Sunday, August 24, 2025

環境 資本市場に芽生えた倫理の物差し―社会的責任投資株価指数の誕生 2002年

環境 資本市場に芽生えた倫理の物差し―社会的責任投資株価指数の誕生 2002年

2002年、金融情報会社モーニングスターとNPO法人が「社会的責任投資(SRI)株価指数」の開発に着手しました。これは、企業を評価する基準を従来の財務指標にとどめず、環境・社会・ガバナンス(ESG)の観点を組み込んで株価指数を作成しようとする試みでした。当時の日本では「環境報告書」を公表する企業が増えつつありましたが、投資家が直接参照できる形でESGを金融市場に組み込む仕組みは黎明期にあり、国際的な潮流を国内に導入する意義を持っていました。

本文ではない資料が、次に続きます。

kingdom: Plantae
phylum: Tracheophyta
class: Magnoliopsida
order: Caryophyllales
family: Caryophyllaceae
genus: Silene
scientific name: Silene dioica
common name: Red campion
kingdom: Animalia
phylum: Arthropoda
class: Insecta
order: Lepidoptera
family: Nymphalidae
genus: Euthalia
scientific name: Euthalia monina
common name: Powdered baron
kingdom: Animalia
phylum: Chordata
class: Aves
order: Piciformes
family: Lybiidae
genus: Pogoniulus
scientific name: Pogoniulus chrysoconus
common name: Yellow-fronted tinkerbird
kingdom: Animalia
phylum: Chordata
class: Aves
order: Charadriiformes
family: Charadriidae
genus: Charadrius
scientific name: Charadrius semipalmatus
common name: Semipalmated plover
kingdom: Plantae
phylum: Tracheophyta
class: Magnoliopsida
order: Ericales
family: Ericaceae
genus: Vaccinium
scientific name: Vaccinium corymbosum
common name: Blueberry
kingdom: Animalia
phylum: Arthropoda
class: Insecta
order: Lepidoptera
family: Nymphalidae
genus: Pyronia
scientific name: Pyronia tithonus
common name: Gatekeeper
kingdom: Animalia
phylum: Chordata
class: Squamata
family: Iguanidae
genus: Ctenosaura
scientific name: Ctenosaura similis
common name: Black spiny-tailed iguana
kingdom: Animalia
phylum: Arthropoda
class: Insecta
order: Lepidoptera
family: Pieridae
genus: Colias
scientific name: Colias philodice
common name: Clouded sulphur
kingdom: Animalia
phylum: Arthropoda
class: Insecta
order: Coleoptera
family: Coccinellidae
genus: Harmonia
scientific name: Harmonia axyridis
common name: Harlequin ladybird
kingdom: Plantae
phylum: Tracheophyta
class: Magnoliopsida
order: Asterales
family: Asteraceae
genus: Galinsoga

背景には、欧米で1990年代から広がりを見せていたSRIの動きがありました。米国ではカルパース(カリフォルニア州職員退職年金基金)が環境や労働問題を考慮した投資方針を打ち出し、英国でもFTSE4Good指数が2001年に創設されていました。こうした流れを受け、日本でも年金基金や機関投資家が「企業の社会的責任」を評価軸に含めるべきだという議論が高まり、SRIファンドの組成も始まりつつありました。

モーニングスターとNPOによる指数開発は、企業の環境マネジメント体制、労働安全衛生、人権配慮、ガバナンスの透明性などを評価項目とし、それを株価指数に反映させることで、投資家に「社会的価値」と「企業価値」を結びつけて提示するものでした。これにより、環境負荷低減や社会的取り組みに積極的な企業ほど投資資金を呼び込める仕組みが生まれ、企業行動を変えるインセンティブとなることが期待されました。

当時の日本はバブル崩壊後の経済停滞に苦しむ一方で、環境ビジネスやCSR活動が新たな成長領域として注目されていました。SRI株価指数の開発は、環境問題を単なるコストではなく「投資の価値」に転換する挑戦であり、資本市場を通じて社会変革を後押しする新たな一歩となったのです。